Exercício escrito 1:
Por favor, explique, com base no trecho sobre o Carnaval, por que Sandy e Junior estavam no sambódromo de São Paulo.
Exercício escrito 2:
Segundo o trecho sobre o Carnaval, que tipo de música Daniela Mercury tocou em seu trio elétrico?
Exercício escrito 3:
Prossiga com o trecho sobre o Carnaval a partir do ponto em que ele termina.
━━ Trecho fornecido
Os momentos de maior "emoção" no Carnaval de domingo
chegaram já de madrugada.
Atrações: em São Paulo, Chitãozinho e Xororó, enredos da X-9, levaram toda a família para o sambódromo (inclusive Sandy e Júnior, claro). Na Bahia, Daniela
Mercury tocou música clássica
em seu trio elétrico. Enquanto a
cantora faz ar compenetrado,
bailarinas clássicas dançam ao
seu lado.
Em São Paulo, a Rede TV! conseguiu dar o furo de acompanhar
os nervosos Sandy e Junior subindo no carro onde desfilaram. Ronaldo Ésper desanca a fantasia de
Sandy: "devia ter alguma coisa de
sertanejo aí". E repórteres comentam a plástica de Xororó. "Foi botox", avisa Ésper. Na Globo, especialistas de verdade em Carnaval,
como Lecy Brandão, tentam explicar se deu certo juntar Festa do
Peão de Barretos com samba.
Concluíram que, apesar de difícil,
a união funcionou.
━━━━
━━ Dados fornecidos
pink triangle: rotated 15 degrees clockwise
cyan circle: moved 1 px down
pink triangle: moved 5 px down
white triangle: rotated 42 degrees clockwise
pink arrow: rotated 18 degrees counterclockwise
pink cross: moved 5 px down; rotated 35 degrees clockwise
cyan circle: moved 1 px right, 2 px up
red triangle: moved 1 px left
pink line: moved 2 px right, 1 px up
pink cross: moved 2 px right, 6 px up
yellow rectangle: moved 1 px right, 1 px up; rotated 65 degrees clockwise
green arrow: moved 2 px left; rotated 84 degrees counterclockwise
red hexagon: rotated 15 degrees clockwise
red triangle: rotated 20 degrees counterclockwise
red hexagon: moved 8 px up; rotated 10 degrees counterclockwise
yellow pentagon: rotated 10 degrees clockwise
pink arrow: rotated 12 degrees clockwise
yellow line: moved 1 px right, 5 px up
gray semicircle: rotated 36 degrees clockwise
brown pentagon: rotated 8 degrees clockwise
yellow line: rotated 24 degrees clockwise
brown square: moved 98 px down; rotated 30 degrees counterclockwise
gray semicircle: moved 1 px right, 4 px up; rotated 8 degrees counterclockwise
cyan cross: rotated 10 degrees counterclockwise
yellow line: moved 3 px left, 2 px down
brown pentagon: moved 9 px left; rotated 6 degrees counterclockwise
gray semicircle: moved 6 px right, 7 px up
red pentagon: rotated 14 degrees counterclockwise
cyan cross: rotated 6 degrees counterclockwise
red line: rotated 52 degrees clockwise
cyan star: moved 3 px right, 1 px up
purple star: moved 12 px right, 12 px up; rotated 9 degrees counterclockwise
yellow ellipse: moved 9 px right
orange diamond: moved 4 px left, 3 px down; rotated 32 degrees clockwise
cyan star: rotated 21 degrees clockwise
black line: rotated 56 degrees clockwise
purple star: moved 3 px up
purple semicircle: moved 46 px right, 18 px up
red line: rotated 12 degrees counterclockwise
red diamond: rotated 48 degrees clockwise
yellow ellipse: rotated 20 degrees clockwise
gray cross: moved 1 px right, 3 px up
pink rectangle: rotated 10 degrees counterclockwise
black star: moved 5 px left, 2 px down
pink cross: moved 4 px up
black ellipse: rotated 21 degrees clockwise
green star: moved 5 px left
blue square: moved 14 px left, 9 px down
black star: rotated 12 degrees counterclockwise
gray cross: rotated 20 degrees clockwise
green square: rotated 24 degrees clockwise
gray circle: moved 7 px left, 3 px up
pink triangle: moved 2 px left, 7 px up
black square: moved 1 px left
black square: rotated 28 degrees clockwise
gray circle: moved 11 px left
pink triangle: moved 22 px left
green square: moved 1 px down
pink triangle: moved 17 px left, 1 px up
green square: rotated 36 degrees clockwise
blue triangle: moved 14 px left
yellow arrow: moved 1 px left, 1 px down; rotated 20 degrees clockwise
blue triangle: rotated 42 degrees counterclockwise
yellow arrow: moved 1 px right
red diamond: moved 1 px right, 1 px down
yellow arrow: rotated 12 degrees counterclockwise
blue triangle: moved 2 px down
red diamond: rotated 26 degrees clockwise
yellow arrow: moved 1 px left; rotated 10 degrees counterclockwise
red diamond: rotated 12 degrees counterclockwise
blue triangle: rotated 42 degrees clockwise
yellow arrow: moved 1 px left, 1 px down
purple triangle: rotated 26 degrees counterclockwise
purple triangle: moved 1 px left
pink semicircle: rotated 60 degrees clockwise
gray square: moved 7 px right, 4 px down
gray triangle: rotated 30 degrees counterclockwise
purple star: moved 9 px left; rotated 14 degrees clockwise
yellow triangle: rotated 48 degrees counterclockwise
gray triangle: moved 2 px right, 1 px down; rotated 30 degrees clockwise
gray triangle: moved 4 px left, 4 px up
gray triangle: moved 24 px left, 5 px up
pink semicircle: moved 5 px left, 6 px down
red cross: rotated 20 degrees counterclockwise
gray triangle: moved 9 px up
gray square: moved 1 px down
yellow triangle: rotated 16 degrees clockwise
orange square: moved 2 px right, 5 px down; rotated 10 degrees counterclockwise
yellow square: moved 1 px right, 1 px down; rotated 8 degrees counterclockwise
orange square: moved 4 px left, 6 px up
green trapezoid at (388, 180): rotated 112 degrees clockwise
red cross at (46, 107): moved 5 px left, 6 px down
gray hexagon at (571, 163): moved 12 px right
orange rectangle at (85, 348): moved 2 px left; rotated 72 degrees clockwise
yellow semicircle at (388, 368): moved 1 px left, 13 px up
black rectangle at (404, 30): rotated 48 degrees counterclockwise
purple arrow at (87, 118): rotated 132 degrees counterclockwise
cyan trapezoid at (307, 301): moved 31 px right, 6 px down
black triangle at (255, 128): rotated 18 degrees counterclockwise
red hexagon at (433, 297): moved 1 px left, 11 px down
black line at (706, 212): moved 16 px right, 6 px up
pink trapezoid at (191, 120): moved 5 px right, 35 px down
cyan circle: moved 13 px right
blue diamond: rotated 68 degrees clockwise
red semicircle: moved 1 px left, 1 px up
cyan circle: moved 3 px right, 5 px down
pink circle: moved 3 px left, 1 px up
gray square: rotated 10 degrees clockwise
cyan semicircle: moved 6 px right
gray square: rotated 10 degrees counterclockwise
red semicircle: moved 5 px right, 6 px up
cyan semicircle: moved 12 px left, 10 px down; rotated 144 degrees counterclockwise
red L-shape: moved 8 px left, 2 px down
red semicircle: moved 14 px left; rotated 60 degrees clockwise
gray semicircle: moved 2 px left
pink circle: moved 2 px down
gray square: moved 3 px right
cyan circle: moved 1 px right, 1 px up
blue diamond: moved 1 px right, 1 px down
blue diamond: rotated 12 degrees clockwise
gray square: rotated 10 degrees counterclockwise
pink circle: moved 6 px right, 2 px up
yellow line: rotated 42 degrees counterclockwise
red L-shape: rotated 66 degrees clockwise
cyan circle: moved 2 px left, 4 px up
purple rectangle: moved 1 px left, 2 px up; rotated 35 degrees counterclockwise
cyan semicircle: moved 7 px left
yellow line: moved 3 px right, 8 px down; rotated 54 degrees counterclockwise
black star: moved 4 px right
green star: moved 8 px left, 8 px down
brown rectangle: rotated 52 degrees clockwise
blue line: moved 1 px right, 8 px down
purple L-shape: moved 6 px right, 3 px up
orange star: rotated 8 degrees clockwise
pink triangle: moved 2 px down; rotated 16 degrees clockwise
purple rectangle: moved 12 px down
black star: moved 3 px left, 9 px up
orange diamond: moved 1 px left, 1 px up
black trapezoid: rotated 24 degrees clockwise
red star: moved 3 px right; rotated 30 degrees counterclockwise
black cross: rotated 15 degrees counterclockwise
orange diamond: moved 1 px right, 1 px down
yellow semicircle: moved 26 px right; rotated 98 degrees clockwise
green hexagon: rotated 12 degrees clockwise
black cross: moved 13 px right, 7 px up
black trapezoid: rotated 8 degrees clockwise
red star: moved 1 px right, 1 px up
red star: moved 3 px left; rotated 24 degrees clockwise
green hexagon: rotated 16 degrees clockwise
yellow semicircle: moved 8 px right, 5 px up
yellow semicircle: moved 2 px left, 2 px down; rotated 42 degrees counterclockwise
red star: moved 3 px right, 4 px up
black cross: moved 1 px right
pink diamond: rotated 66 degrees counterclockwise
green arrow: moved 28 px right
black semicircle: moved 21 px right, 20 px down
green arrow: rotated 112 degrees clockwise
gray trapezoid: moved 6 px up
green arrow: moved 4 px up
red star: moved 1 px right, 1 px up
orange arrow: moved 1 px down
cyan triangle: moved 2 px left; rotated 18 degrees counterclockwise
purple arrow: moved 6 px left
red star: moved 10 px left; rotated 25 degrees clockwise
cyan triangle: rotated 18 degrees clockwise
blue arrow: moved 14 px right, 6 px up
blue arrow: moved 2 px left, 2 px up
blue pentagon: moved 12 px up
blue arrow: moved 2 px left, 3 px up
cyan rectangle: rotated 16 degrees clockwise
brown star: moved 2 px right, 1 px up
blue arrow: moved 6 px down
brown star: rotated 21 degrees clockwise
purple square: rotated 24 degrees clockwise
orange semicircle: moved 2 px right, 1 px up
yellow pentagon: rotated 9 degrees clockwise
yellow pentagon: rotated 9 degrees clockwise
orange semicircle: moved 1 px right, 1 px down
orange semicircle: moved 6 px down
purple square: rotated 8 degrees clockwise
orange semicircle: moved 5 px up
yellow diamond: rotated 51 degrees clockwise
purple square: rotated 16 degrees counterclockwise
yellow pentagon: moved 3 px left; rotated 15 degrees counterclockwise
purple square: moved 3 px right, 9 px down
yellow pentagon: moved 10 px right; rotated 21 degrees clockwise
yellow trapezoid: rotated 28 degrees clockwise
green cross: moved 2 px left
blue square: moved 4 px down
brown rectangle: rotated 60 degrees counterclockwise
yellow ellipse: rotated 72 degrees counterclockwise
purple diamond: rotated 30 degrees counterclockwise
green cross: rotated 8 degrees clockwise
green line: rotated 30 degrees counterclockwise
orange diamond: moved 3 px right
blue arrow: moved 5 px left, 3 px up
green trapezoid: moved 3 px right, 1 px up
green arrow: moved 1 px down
━━━━
Resposta 1:
Chitãozinho e Xororó eram enredo da X-9 e levaram toda a família para o sambódromo, inclusive Sandy e Junior.

Resposta 2:
Música clássica.

Resposta 3:
Em um canal próximo (pelo
controle remoto, mas distante em
todo o resto), outra união dava
certo. A CNT cobriu os desfiles do
Grupo de Acesso no sambódromo
carioca. As escolas desse grupo
são as excluídas. Ali não se
tem muito dinheiro e pouquíssimas celebridades dão as caras.
A cobertura da CNT parece uma
versão falida da mostrada pela
Globo.
O intitulado "Carnaval do Povão" tem comentaristas com camisas mal cortadas, som ruim
que abafa a transmissão, repórter
que ajeita o cabelo enquanto faz
uma entrevista. Os patrocinadores são um supermercado popular, lojas do Saara (região de comércio popular no Rio de Janeiro) e uma marca de alimentos.
Nada a ver com a ostentação do
camarote de Daniela Mercury,
onde um casal de paulistas dança
música eletrônica. Nem com o
Globocop da Globo. O povão da
CNT usa roupa amassada mesmo. Não toma champanhe nem
tem patrocínio de cerveja. O patrocinador do "Camarote do Povão" é uma marca de arroz e de
feijão. Sim, isso aconteceu. E foi a
parte que mais fez sentido no
Carnaval de sábado pela TV.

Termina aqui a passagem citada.